*Exercise prompt*. I need each line of the entries below that includes the string "type".

Records excerpted from a collection

------------------------

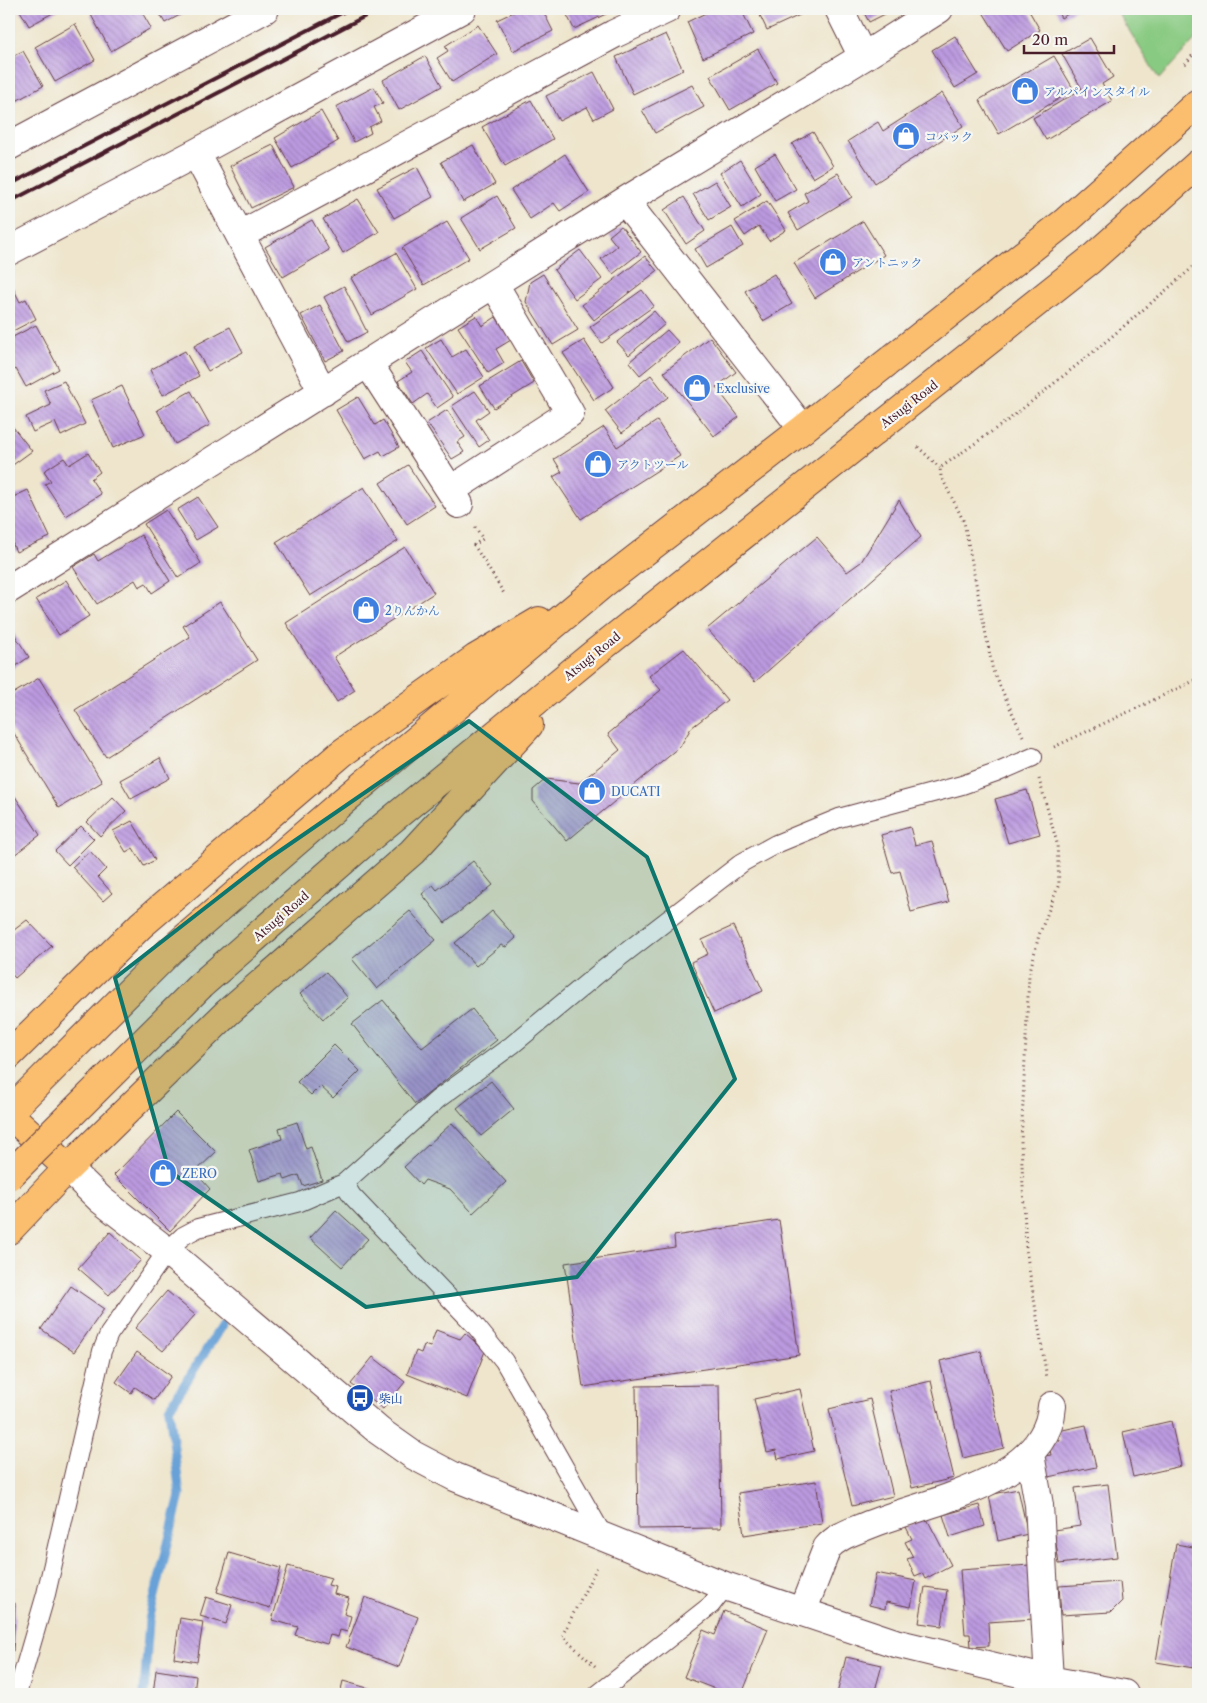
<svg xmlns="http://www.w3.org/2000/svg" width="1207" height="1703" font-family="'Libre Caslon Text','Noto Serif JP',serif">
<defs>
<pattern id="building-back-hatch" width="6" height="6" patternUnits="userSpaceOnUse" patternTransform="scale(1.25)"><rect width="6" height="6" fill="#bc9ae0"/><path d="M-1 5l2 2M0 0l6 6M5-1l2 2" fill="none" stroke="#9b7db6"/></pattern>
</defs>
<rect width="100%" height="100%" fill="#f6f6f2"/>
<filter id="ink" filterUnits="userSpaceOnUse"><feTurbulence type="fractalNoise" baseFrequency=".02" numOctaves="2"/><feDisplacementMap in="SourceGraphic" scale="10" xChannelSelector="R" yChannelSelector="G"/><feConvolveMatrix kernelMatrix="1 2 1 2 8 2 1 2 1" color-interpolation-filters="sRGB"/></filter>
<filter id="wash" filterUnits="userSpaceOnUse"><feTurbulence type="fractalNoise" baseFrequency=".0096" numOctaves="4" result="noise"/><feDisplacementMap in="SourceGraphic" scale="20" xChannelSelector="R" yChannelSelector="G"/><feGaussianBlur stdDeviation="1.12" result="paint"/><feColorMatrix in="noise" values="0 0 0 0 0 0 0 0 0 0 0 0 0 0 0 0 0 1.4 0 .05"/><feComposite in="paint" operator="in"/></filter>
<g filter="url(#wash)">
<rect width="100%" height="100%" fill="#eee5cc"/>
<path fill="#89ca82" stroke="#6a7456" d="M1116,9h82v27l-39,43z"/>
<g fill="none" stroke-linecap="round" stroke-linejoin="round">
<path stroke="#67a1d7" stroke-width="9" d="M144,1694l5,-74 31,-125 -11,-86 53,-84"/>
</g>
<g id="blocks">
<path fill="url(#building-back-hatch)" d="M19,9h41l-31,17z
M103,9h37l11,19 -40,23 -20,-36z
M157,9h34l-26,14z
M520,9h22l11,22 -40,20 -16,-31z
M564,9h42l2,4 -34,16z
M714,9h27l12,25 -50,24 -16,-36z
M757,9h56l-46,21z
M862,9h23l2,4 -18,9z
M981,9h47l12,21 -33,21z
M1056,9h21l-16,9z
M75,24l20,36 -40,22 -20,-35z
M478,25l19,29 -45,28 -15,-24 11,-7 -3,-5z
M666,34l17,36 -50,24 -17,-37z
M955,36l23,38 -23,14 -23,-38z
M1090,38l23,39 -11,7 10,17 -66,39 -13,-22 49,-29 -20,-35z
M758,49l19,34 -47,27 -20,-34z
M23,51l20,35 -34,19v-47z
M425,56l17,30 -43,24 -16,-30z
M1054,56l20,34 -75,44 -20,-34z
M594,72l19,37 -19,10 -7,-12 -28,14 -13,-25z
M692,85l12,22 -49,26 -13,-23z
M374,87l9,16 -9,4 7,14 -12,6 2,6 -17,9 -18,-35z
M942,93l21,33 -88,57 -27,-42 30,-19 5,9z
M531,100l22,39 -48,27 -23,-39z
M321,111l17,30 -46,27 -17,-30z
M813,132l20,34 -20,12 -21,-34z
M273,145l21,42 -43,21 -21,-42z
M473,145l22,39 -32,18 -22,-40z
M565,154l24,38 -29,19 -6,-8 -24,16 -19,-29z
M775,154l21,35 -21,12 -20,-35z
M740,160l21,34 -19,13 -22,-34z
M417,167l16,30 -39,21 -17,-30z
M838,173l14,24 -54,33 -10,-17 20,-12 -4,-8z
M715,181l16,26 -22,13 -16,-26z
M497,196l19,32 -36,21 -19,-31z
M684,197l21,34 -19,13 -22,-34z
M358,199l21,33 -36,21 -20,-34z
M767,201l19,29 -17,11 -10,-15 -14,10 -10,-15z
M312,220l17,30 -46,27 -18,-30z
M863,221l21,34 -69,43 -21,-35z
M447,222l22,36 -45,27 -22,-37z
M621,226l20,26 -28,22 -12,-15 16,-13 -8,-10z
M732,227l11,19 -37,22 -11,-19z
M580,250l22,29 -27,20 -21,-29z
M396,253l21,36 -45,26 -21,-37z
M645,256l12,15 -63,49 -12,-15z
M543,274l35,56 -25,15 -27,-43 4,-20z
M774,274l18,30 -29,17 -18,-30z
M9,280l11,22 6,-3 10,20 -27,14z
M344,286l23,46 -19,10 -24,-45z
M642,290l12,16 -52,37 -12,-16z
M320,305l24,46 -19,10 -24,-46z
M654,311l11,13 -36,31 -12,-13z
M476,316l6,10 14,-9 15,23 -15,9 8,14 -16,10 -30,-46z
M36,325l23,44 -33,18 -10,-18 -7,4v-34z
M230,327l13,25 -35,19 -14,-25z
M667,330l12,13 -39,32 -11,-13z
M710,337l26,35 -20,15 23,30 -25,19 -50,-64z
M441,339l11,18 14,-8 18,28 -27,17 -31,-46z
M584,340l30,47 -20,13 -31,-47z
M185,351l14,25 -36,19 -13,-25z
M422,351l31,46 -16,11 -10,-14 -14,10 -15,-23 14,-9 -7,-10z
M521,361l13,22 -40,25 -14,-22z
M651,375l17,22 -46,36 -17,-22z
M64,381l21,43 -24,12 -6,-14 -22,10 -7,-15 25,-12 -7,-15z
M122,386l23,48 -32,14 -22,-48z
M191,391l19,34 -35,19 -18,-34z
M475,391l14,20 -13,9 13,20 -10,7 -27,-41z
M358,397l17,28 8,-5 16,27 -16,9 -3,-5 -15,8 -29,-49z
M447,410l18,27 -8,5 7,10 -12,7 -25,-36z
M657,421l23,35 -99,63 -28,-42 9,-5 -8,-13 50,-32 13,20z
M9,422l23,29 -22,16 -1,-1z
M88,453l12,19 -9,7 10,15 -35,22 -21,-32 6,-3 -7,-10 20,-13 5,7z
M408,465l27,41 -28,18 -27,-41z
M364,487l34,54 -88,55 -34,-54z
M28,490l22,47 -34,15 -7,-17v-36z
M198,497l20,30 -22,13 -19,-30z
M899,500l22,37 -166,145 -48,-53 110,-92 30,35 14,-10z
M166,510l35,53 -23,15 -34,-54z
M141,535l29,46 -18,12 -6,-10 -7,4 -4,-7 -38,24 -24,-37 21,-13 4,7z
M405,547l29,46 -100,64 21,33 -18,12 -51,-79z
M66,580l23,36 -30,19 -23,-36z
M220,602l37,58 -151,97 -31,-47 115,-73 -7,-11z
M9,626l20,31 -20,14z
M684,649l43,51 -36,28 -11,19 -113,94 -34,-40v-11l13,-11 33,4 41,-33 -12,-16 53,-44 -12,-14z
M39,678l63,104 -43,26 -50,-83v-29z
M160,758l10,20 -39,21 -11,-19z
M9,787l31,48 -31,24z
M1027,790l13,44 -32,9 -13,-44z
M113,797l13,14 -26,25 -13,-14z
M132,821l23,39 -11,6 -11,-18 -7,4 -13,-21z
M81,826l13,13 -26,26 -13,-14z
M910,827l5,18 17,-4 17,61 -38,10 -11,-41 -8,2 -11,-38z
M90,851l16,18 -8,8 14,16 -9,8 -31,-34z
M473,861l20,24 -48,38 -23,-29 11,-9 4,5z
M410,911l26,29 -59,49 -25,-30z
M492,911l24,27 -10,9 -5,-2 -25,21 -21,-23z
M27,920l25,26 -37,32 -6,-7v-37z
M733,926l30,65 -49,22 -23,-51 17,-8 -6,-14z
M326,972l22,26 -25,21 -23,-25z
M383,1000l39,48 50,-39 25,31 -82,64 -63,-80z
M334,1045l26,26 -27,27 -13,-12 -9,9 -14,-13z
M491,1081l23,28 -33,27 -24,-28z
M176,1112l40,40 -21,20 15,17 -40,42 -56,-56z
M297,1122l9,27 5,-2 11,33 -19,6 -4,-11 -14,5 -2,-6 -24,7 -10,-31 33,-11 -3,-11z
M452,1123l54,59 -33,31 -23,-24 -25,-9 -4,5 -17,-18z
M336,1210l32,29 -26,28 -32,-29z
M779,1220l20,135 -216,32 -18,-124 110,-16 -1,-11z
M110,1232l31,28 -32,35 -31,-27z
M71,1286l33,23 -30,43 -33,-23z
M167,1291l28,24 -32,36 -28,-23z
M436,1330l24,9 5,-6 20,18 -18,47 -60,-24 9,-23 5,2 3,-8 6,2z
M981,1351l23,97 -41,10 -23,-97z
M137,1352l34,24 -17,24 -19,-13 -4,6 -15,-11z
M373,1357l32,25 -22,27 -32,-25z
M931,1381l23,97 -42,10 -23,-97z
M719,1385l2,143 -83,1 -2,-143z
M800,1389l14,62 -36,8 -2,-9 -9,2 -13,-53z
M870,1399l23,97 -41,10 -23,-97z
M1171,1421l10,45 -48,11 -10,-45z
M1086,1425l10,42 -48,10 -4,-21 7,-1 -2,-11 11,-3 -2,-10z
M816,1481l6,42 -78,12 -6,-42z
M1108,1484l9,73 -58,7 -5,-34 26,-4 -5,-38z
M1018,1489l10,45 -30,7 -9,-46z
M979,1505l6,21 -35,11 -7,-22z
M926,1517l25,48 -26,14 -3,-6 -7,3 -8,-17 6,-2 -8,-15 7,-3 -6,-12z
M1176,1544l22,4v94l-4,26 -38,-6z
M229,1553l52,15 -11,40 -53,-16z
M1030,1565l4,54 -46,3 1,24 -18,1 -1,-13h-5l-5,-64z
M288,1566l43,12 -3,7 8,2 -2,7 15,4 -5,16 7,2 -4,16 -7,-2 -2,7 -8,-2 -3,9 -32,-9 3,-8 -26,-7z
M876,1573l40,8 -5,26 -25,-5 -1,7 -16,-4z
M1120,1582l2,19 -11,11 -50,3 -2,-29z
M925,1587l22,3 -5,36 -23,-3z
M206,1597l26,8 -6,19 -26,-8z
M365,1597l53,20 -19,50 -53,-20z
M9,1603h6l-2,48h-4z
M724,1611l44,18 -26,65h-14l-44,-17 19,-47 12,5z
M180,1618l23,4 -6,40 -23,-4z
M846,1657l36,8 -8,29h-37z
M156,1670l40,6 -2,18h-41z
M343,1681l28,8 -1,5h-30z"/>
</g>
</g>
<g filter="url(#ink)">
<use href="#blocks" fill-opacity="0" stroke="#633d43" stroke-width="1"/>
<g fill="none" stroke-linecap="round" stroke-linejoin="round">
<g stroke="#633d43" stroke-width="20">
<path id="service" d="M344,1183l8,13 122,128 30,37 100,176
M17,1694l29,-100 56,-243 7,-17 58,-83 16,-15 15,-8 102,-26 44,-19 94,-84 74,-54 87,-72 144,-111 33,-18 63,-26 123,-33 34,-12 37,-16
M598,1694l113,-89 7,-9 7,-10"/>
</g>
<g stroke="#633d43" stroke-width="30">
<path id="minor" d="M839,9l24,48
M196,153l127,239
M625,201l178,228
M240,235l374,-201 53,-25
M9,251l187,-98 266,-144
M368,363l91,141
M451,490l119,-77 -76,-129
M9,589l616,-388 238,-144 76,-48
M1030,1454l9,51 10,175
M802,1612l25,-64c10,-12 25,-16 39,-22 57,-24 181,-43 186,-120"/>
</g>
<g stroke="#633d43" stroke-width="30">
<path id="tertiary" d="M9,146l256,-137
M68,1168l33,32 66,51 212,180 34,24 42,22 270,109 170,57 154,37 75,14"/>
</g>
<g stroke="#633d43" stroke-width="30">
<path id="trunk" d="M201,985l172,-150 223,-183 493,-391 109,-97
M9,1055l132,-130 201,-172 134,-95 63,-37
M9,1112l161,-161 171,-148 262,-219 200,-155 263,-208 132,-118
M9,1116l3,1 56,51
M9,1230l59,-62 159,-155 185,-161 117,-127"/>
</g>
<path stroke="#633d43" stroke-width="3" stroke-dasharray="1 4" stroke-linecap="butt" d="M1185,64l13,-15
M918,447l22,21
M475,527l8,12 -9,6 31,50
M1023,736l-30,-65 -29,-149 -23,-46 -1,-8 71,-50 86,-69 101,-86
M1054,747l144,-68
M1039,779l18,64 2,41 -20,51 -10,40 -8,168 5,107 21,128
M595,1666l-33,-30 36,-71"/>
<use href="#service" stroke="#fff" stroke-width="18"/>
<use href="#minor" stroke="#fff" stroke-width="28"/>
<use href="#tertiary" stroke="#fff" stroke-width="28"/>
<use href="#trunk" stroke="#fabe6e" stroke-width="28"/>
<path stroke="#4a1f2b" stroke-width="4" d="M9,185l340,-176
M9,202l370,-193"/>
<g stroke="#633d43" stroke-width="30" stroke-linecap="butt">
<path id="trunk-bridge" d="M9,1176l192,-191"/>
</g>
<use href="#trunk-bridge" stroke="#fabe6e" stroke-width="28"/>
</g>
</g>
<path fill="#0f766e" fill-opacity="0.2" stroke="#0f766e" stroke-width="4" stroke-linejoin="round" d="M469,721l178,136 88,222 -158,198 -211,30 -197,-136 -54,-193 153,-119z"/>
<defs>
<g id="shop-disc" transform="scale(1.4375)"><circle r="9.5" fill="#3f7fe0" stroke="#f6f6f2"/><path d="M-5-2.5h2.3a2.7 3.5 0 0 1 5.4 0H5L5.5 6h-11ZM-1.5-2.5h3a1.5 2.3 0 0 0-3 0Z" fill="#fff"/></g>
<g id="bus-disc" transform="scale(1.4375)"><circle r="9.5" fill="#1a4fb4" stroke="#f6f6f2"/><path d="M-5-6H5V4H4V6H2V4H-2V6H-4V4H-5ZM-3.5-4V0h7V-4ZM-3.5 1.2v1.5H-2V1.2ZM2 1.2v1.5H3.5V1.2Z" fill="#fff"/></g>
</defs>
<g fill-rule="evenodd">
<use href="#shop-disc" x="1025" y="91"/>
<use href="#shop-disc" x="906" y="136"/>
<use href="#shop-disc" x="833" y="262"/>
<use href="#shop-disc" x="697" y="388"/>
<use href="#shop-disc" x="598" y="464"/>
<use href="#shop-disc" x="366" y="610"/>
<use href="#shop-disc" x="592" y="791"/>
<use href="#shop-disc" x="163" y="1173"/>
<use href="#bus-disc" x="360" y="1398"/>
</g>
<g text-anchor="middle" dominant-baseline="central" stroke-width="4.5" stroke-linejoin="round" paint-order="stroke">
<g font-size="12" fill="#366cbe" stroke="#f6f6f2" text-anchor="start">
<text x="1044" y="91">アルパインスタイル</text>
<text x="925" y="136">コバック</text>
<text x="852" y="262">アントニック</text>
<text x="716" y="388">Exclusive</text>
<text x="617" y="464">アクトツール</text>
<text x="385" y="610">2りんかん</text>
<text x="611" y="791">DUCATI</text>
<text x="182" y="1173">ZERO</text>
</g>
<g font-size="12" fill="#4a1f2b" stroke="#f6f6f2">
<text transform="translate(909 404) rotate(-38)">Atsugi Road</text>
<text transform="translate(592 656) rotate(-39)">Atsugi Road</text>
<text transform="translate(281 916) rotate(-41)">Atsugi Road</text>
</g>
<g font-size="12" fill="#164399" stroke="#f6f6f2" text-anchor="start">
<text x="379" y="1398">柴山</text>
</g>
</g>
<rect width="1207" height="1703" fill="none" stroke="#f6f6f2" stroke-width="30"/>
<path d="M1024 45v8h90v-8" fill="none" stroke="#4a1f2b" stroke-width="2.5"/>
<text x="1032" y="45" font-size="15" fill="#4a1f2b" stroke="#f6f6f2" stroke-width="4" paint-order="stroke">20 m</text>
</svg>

------------------------

*Exercise solution*.
<filter id="ink" filterUnits="userSpaceOnUse"><feTurbulence type="fractalNoise" baseFrequency=".02" numOctaves="2"/><feDisplacementMap in="SourceGraphic" scale="10" xChannelSelector="R" yChannelSelector="G"/><feConvolveMatrix kernelMatrix="1 2 1 2 8 2 1 2 1" color-interpolation-filters="sRGB"/></filter>
<filter id="wash" filterUnits="userSpaceOnUse"><feTurbulence type="fractalNoise" baseFrequency=".0096" numOctaves="4" result="noise"/><feDisplacementMap in="SourceGraphic" scale="20" xChannelSelector="R" yChannelSelector="G"/><feGaussianBlur stdDeviation="1.12" result="paint"/><feColorMatrix in="noise" values="0 0 0 0 0 0 0 0 0 0 0 0 0 0 0 0 0 1.4 0 .05"/><feComposite in="paint" operator="in"/></filter>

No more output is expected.